Similarly, influencer Chiara Ferragni was fined $1 million in January following what Italian officials described as a misleading charity campaign in which she encouraged her followers to purchase a cake, with the proceeds going to a hospital donation, but never fulfilled the promise.

Lindsay Lohan, DJ Khaled, and Naomi Campbell have all also been subject to federal investigations for failing to disclose paid partnerships, Hund noted in her HBR article. The celebrities received warning letters from the FTC, requiring them to provide the agency with information about their relationships with the brands they stealthily promoted, according to the nonprofit Consumer Reports.

“Because she is one of the highest-profile celebrities in the world, Kardashian was an easy ‘get’ for regulators,” Hund wrote. “But far too much sponsored content and far too many influencers exist for government agencies to effectively oversee them all.”

Not to mention instances of influencers tricking their audiences into buying branded products with overly positive reviews of companies they’re paid by, despite quality issues or even labor abuses.

It’s inconsistent for influencers

It’s not all easy for the influencers, either. Black and Hispanic content creators face a 35% pay gap compared to white creators, per NBC News, There are also reports of fake talent-management firms requesting $299 “deposits” as part of a scam to fool wannabe influencers.

“Creators bear the brunt of the industry’s pervasive uncertainty: They must spend a significant amount of time navigating changing content norms, new platforms and tools, uneven contracts, high expectations for audience engagement, and the blowback that can come with being a public figure with few professional protections,” Hund wrote for HBR.

Some influencers faced racial discrimination during an in-person brand-sponsored trip, Business Insider previously reported.
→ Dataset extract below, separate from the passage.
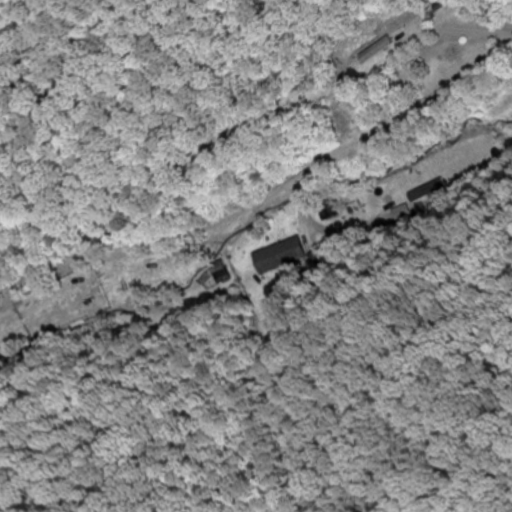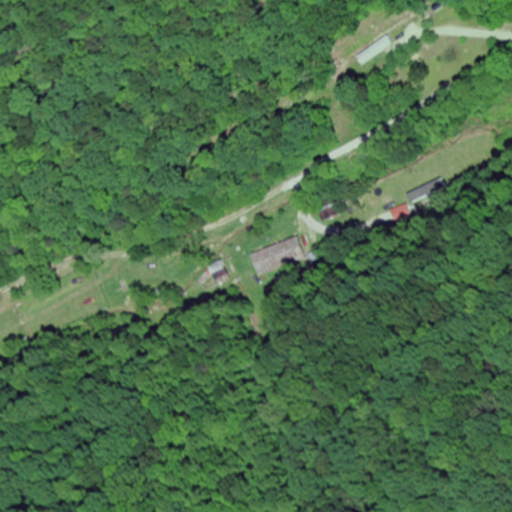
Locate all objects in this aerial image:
road: (266, 196)
building: (277, 258)
building: (148, 267)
And Dylan Mulvaney, an influencer who partnered with brands like Nike and Bud Light, faced a barrage of anti-trans hate and harassment after she posted sponsored content for the companies on her social media pages.

Her partnership with the brands became the reason right-wing figures like Ben Shapiro and Donald Trump Jr. called for a boycott of Bud Light, and she said the resulting threats were so bad she traveled out of the country to escape the backlash.
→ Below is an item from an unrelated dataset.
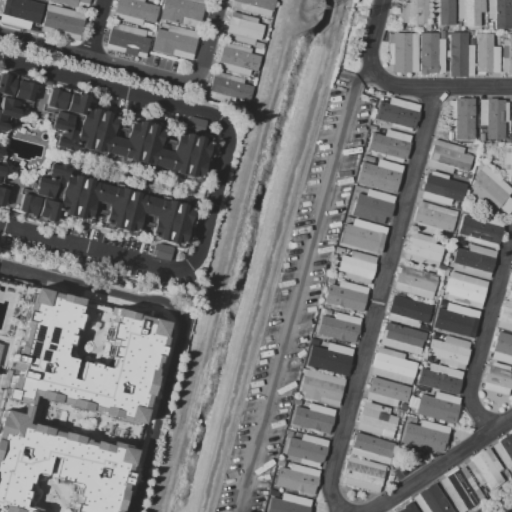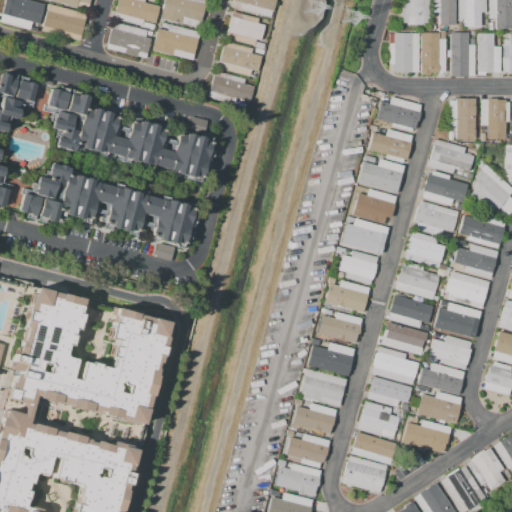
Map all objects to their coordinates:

No end to the mess in sight

Despite the industry’s known problems, Camp noted that in some cases, influencer marketing is still perceived to be more desirable because there’s a level of authenticity when someone you follow and trust is pitching a product versus just an anonymous ad.
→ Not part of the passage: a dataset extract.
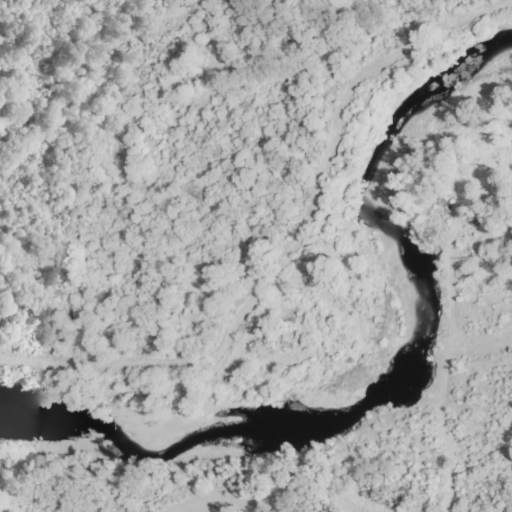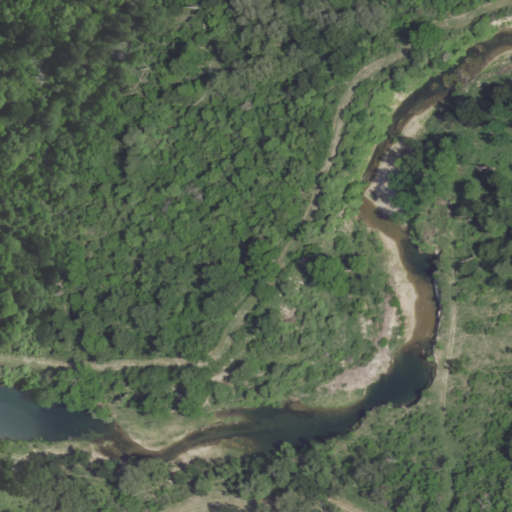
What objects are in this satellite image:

While the FTC’s guidelines on disclosures offer some guardrails for the industry, regulators have not focused much attention on the issue.

And there are no signs of slowing the ethical conflicts, especially in the digital marketing and advertising world, where Camp says “there’s lots of smoke and mirrors, and it’s hard to sometimes understand what you’re actually looking at.”

“Obviously, some influencers are more high-minded about the brands that they choose to associate with, but for those that are looking to just make money off of their eyeballs, they usually are hustling any which way they can,” Camp told BI. “Anyone with an internet connection and an idea can write about their idea and aggregate eyeballs, so there’s a lot of shit floating around in that space because there’s really no filter, there’s no barrier — so there’s a very small percentage of cream that rises to that top.”